7. The method of claim 6, wherein adjusting the scale and the orientation of the set of characters forming the translated text comprises: rotating the translated text to an orientation of the text region around a rotation pivot, wherein the rotation pivot is located at a center of the text region.

8. The method of any of claims 5-7, wherein reorganizing the set of characters forming the translated text further comprises: determining whether a translation character ratio from the source language to the target language exceeds a threshold; and in response to a determination that the translation character ratio exceeds the threshold, splitting the translated text into the second number of lines within the text region.

9. The method of claim 8, wherein reorganizing the set of characters forming the translated text further comprises: determining according to width of a current line of the second number of lines and width of a current word within the current line whether there is enough space to add the current word to the current line; and in response to a determination to there is enough space to add the current word to the current line, adding the current word to the current line.

10. The method of claim 9, wherein reorganizing the set of characters forming the translated text further comprises: in response to a determination there is not enough space to add the current word to the current line, determining if the current word is longer than a maximum width; in response to a determination that the current word is longer than the maximum width: splitting the current word into multiple chunks and adding a chunk of the multiple chunks of the current word to a next line after the current line; in response to a determination that the current word is not longer than the maximum width: adding the current word to the next line after the current line.

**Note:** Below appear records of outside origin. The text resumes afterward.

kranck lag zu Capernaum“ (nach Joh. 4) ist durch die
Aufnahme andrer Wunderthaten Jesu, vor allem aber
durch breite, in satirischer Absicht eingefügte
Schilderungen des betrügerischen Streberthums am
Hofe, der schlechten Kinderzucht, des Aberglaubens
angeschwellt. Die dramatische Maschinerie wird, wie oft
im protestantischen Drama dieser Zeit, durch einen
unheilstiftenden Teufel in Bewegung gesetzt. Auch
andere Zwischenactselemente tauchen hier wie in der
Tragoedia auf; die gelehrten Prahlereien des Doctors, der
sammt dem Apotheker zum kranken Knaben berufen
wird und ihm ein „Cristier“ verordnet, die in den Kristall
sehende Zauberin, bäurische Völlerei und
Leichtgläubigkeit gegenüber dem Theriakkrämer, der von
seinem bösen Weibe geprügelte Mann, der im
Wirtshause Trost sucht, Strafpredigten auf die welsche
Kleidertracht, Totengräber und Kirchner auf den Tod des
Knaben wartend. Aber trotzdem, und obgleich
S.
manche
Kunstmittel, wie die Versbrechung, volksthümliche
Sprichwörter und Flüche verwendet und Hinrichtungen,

11. The method of any of claims 5-7, wherein reorganizing the set of characters forming the translated text further comprises: determining a character width for a smallest font of each of the set of characters of the translated text in the target language; determining a region width of the text region in the first image; determining a maximum character number per line based on a ratio of the region width and the character width; and determining the second number based on a ratio of a total number of characters in the translated text and the maximum character number per line.

12. An electronic device, comprising: one or more processors; and memory having instructions stored thereon, which when executed by the one or more processors cause the one or more processors to perform a method of any of claims 1-11.

13. A non-transitory computer-readable medium, having instructions stored thereon, which when executed by one or more processors cause the one or more processors to perform a method of any of claims 1-11.